Answer these questions about the documentation excerpt below:
(a) What is the default value of the `tz` argument of `extract_AE`?
(b) The settings file must be in the format of the output of which function?
(c) In the example call to `estimate_AE`, what value is given for `timeLag`?

═══ Excerpt

A nested list containing the estimated settings, the histogram obtained for the relative difference data with estimated cut points, and the obtained “real” AEs.

Examples

# file paths
Sx <- system.file("testdata", "Events", "100000_2_2014-01-01_2014-02-28.csv",
                  package = "hydroroute")
Sy <- system.file("testdata", "Events", "200000_2_2014-01-01_2014-02-28.csv",
                  package = "hydroroute")
relation <- system.file("testdata", "relation.csv", package = "hydroroute")

# read data
Sx <- utils::read.csv(Sx)
Sy <- utils::read.csv(Sy)
relation <- utils::read.csv(relation)
relation <- relation[1:2, ]

# estimate AE, exact time matches
results <- estimate_AE(Sx, Sy, relation, timeLag = c(0, 1, 0))
results$settings
results$plot_threshold
results$real_AE
# file paths
Sx <- system.file("testdata", "Events", "100000_2_2014-01-01_2014-02-28.csv",
                  package = "hydroroute")
Sy <- system.file("testdata", "Events", "200000_2_2014-01-01_2014-02-28.csv",
                  package = "hydroroute")
relation <- system.file("testdata", "relation.csv", package = "hydroroute")

# read data
Sx <- utils::read.csv(Sx)
Sy <- utils::read.csv(Sy)
relation <- utils::read.csv(relation)
relation <- relation[1:2, ]

# estimate AE, exact time matches
results <- estimate_AE(Sx, Sy, relation, timeLag = c(0, 1, 0))
results$settings
results$plot_threshold
results$real_AE

Extract Associated Events

Description

For given relation and event data return the associated events which comply with the conditions specified in the settings.

Usage

extract_AE(
  relation_path,
  events_path,
  settings_path,
  unique = c("time", "metric"),
  inputdec = ".",
  inputsep = ",",
  saveResults = FALSE,
  outdir = tempdir(),
  TimeFormat = "%Y-%m-%d %H:%M",
  tz = "Etc/GMT-1"
)
extract_AE(
  relation_path,
  events_path,
  settings_path,
  unique = c("time", "metric"),
  inputdec = ".",
  inputsep = ",",
  saveResults = FALSE,
  outdir = tempdir(),
  TimeFormat = "%Y-%m-%d %H:%M",
  tz = "Etc/GMT-1"
)

Arguments

`relation_path`	Character string containing the path of the file where the relation file is to be read from with `utils::read.csv()`. The file must contain a column `ID` that contains the gauging station ID's in the file have to be in order of their location in downstream direction.
`events_path`	Character string containing the path of the directory where the event files corresponding to the 'relation' file are located. Only relevant files in this directory will be used, i.e., files that are related to the 'relation' file.
`settings_path`	Character string containing the path of the file where the settings file is to be read from with `utils::read.csv()`. The file must be in the format of the output of `peaktrace()`.
`unique`	Character string specifying if the potential AEs which meet the `timeLag` and `metricLag` condition should be filtered to contain only unique events using `"time"`, i.e., by selecting those where the time difference is smallest compared to the specified factor of the mean translation time, or using `"metric"`, i.e., by selecting those where the relative difference in amplitude is smallest (default: `"time"`).
`inputdec`	Character string for decimal points in input data.
`inputsep`	Field separator character string for input data.

══════
═══ Listed records

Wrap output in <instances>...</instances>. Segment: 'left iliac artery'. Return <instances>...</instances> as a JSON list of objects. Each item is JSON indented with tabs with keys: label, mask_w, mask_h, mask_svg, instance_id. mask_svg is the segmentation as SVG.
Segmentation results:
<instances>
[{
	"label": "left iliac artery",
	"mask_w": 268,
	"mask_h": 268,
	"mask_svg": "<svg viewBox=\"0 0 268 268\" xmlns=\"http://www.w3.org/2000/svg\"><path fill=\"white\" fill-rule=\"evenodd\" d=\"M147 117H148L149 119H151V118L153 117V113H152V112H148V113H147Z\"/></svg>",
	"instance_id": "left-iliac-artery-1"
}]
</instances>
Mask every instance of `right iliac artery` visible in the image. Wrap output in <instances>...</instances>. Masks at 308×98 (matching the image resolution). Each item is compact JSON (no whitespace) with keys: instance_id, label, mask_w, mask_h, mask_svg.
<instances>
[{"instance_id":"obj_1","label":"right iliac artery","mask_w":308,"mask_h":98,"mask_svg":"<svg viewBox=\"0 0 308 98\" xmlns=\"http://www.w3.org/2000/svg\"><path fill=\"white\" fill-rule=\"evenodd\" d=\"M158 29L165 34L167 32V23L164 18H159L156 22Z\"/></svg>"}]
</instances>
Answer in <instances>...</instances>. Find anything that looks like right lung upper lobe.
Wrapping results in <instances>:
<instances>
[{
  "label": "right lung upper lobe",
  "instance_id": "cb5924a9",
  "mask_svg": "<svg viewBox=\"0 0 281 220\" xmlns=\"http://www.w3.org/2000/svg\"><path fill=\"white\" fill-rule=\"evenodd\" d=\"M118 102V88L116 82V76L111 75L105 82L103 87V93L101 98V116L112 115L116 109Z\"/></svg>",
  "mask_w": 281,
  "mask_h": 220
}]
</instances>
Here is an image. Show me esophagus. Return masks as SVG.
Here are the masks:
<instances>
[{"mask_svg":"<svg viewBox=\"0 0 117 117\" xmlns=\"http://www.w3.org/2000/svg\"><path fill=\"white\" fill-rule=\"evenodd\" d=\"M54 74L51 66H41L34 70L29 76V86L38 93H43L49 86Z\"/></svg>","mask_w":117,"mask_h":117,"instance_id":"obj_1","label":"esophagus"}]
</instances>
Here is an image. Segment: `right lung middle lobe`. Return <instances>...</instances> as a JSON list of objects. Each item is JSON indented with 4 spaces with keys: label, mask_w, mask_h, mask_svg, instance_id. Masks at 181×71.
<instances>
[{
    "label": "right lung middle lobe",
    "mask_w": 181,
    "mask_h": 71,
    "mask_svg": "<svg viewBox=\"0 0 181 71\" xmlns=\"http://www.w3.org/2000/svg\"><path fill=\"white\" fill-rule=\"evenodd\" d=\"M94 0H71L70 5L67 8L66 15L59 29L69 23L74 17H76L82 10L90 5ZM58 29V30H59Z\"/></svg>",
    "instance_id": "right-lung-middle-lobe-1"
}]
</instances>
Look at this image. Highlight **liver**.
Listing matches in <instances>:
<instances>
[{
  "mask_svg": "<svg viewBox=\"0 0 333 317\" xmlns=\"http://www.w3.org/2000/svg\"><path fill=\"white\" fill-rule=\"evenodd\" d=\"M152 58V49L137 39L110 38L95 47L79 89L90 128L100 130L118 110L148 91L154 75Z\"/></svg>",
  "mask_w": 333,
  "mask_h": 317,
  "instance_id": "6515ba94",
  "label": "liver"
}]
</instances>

══════

Full output:
(a) "Etc/GMT-1"
(b) `peaktrace()`
(c) `c(0, 1, 0)`